Avant de la traiter, je fais tout de même remarquer que si on lit l'introduction générale et l'appendice, Bouillane de Lacoste revient sur d'autres coquilles et problèmes d'établissement du texte. Bouillane précise qu'il a conservé les orthographes d'époque : "comfort", "très-sévère", "rhythme", etc. Mais il souligne aussi le cas d'éditions qui entre 1886 et 1914 ont cru identifier des coquilles. Bouillane de Lacoste leur donne une fin de non-recevoir dans son établissement du texte, mais il peut être plus nuancé dans les commentaires. Dans son appendice, il fait remarquer que "je me tatouerai partout le corps" a été corrigé en "je me tatouerai par tout le corps", mais il contre-argumente avec une citation de "Bannières de mai" qui n'a tout de même pas l'air de relever pourtant du même problème de lecture : "Voltigent partout les groseilles." Le contre-argument n'en est pas un.
Enfin, pour l'instant, je ne vais traiter que le dernier cas majeur, celui de "même" remplacé par "mène".
A la page 37 de son édition critique, nous avons le début de transcription de "Mauvais sang" et la note de bas de page suivante :
 
   NOTE CRITIQUE. - Ligne 14 : mène. L'édition de 1873 a ici une coquille : même, dont la correction s'impose, surtout dans cette série de courtes phrases parfaitement régulières.
 
Inutile de préciser que le texte établi par Bouillane au-dessus de la note contient la leçon "mène".
Cette leçon "mène" est devenue usuelle et passe pour une évidence désormais, puisque les rimbaldiens actuels et même plus anciens ont tous lu la leçon "mène" en découvrant le texte avant d'être confronté éventuellement à l'occasion à la leçon originale "même".

• • • • • • •

> Consignes
**A)** Mettez à jour le texte fourni en reprenant tout ce qui va de "NOTE CRITIQUE. - Ligne" jusqu'à "phrases parfaitement régulières.", avec "coquille" remplacé par "faute d'impression".
**B)** Prolongez le commentaire sur la leçon "mène" dans "Mauvais sang" à partir de sa dernière phrase.

> Données fournies
• • • • • • •

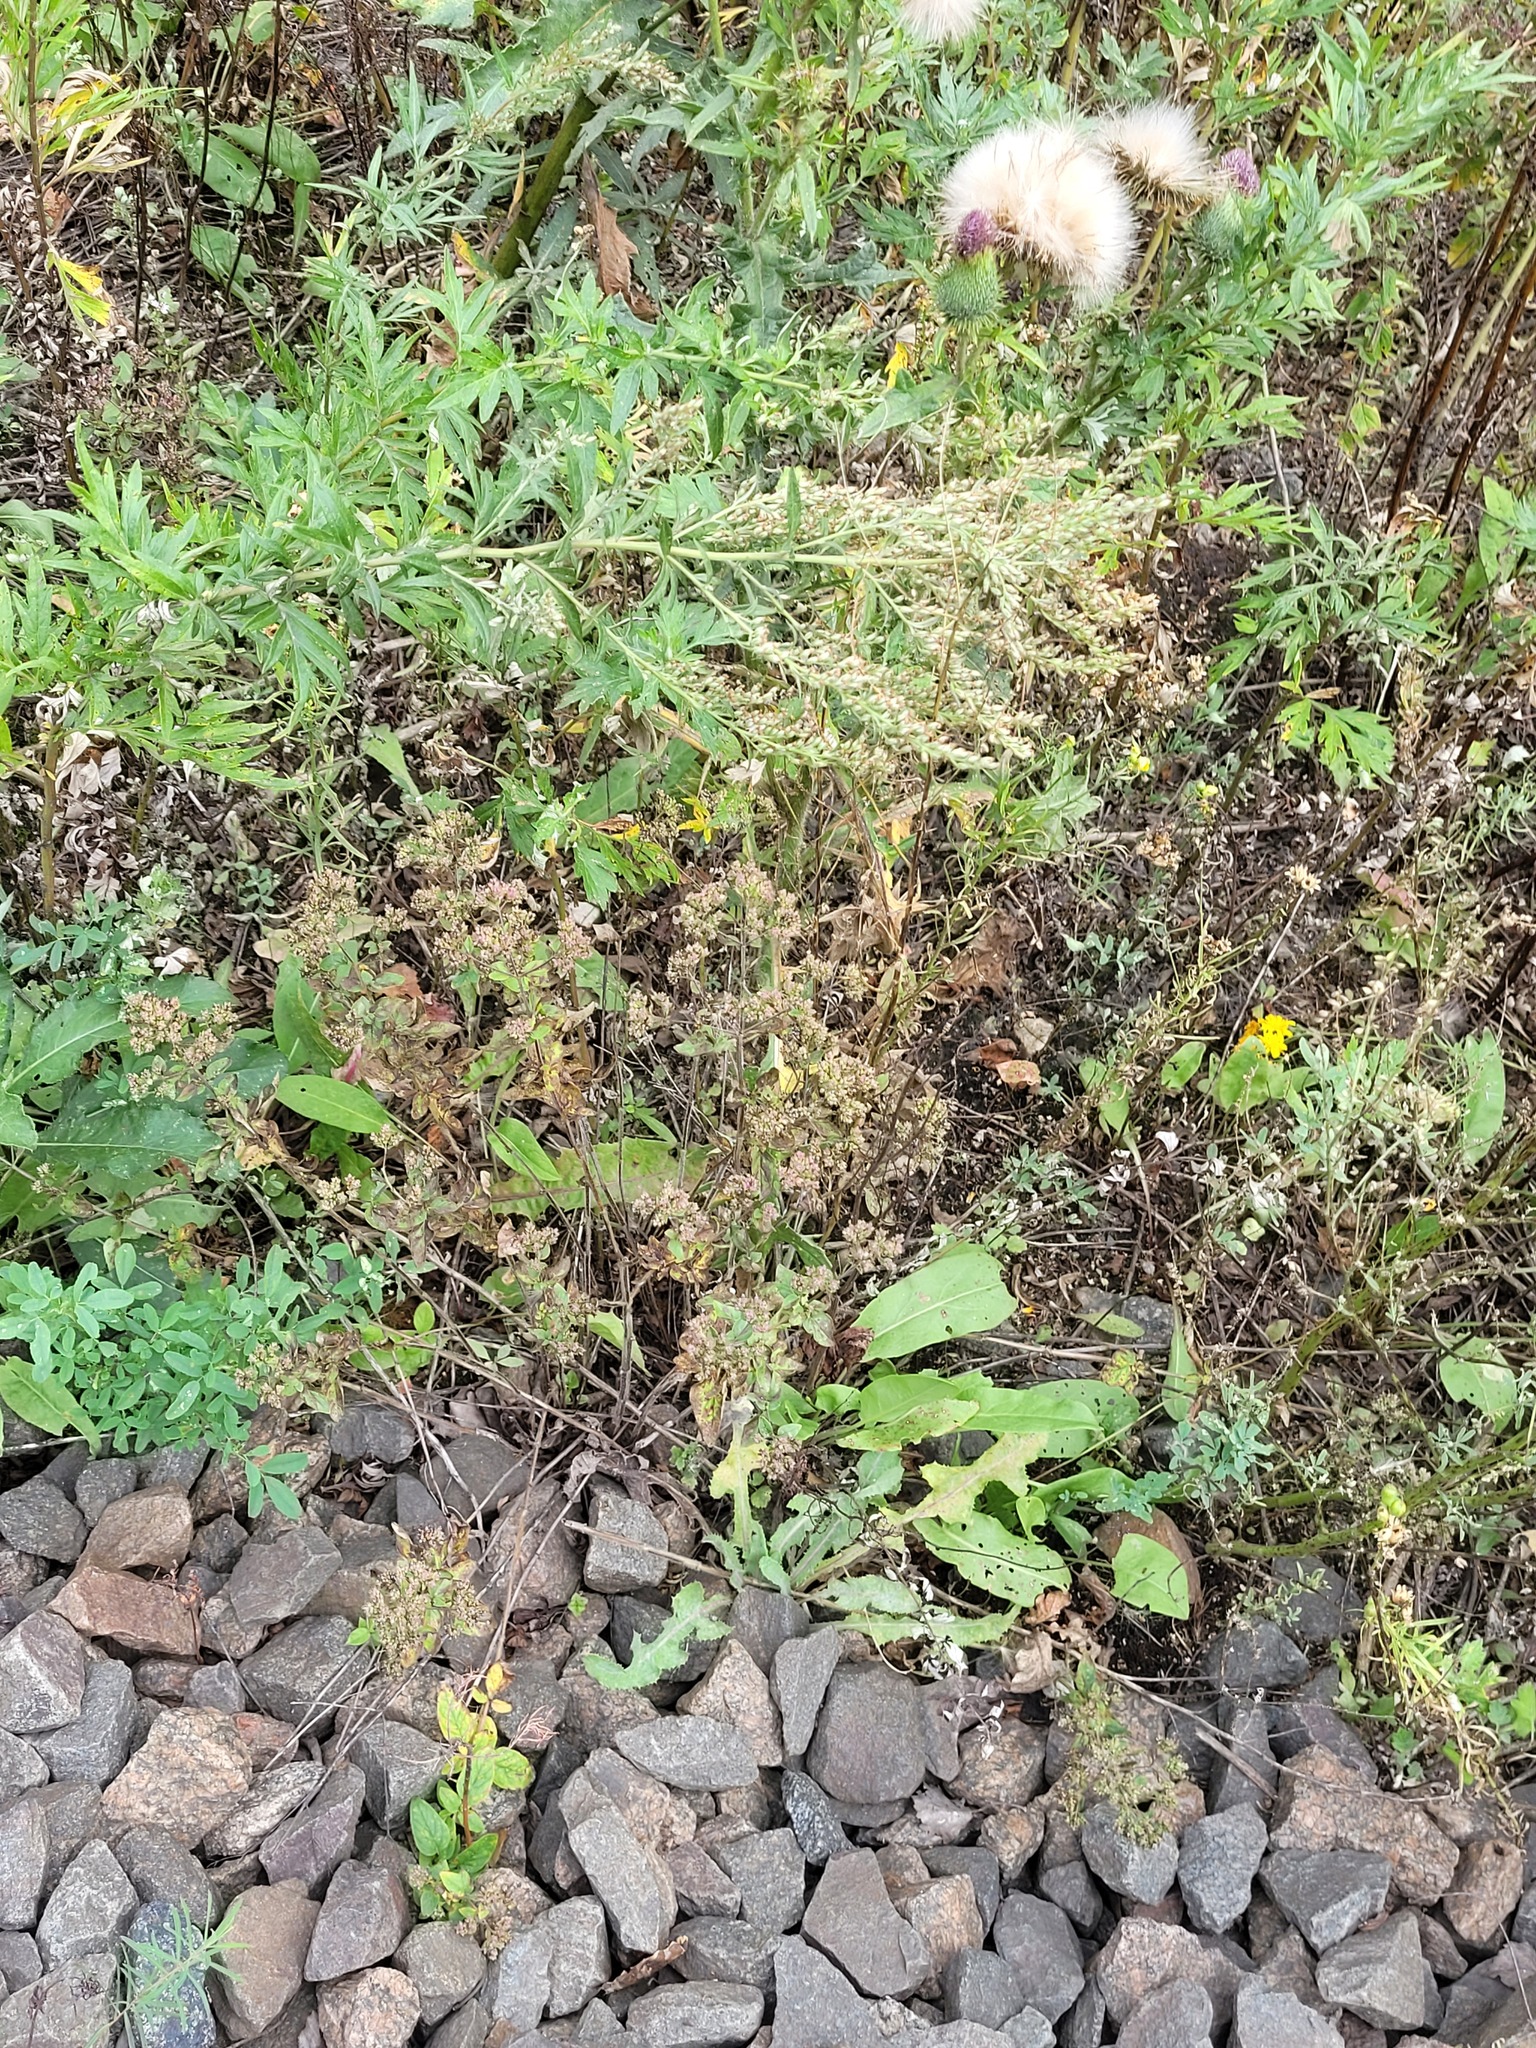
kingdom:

• • • • • • •

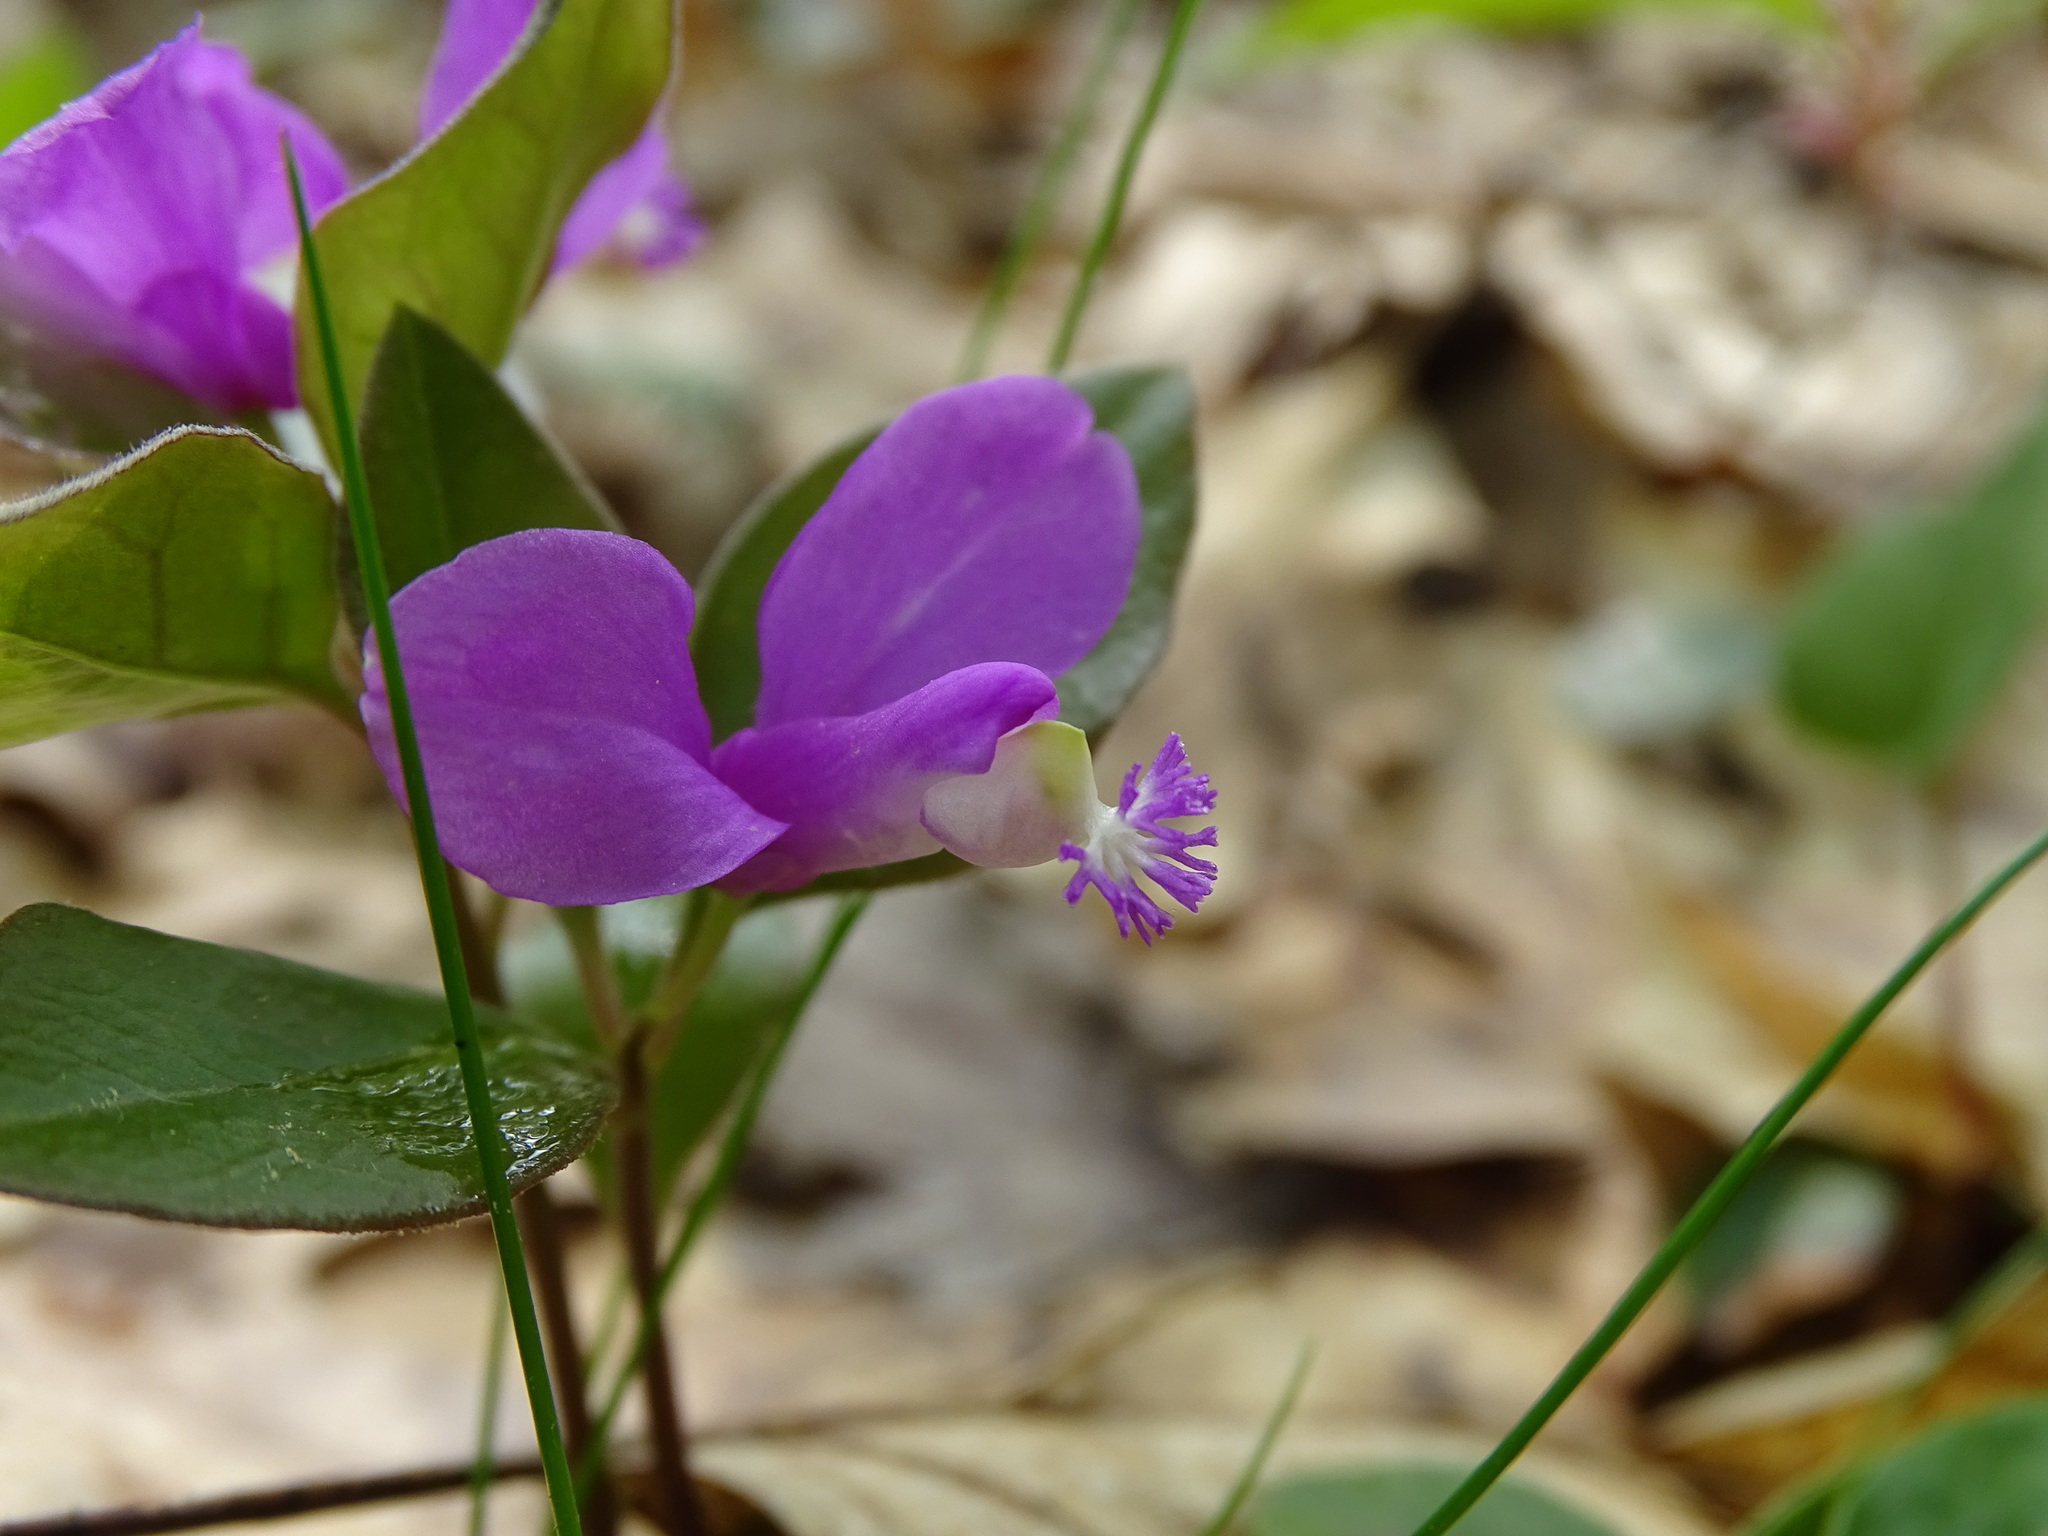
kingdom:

• • • • • • •

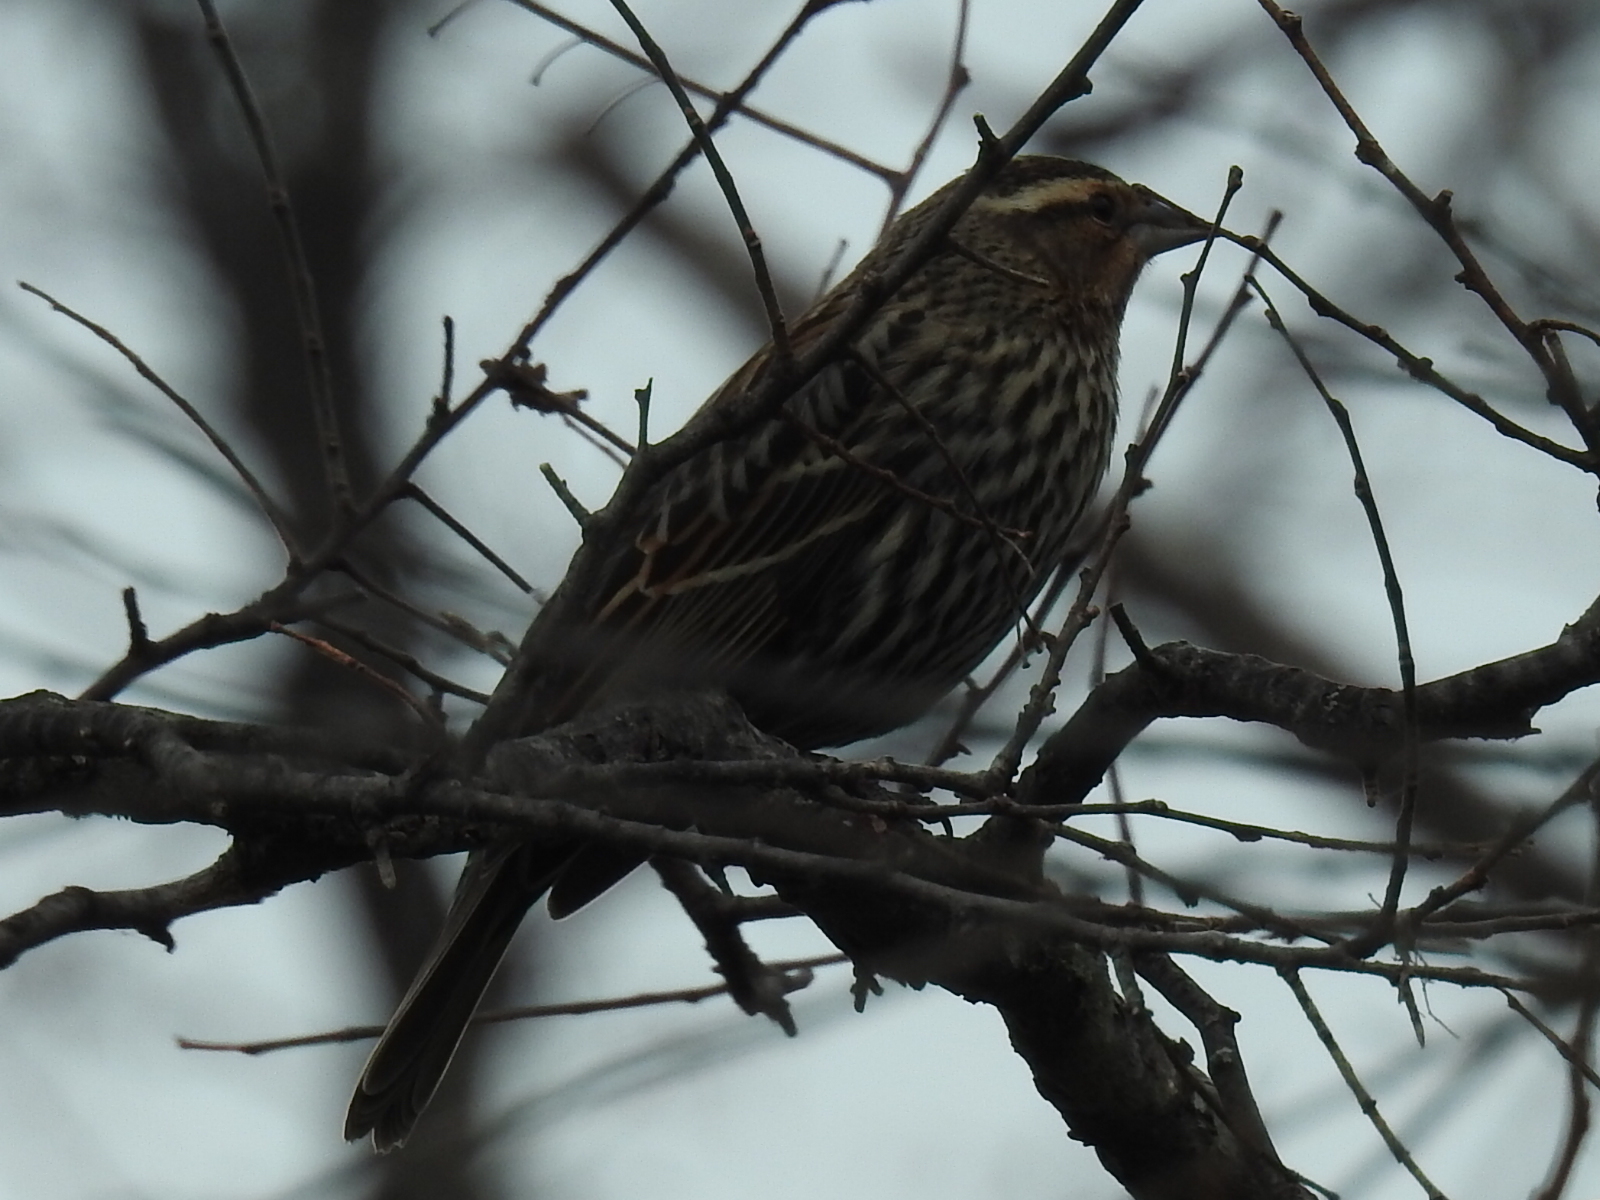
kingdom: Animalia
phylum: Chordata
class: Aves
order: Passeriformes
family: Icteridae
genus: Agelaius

• • • • • • •

> Réponses
**A)**
NOTE CRITIQUE. - Ligne 14 : mène. L'édition de 1873 a ici une faute d'impression : même, dont la correction s'impose, surtout dans cette série de courtes phrases parfaitement régulières.

**B)**
Or, il y a un problème de bon sens. Un prote typographique ne confondra pas naturellement ""mène" et "même". Il y a peu de chances. Et si l'erreur procède d'une confusion la lecture finale sera en principe plus naturelle. Il serait plus logique d'imaginer que Rimbaud a bien écrit "même" et qu'un prote a cru lire "mène" parce que cela lui donnait une phrase plus compréhensible.
J'imagine mal le prote réagir à l'inverse et ne pas déchiffrer "mène" qui fait une lecture allant de soi pour préférer la phrase absurde : "Après la domesticité même trop loin."
Bref, je pense qu'il manque un mot. Ce mot pourrait être "va"diront certains, mais ils sont alors contaminés toujours par la leçon "mène".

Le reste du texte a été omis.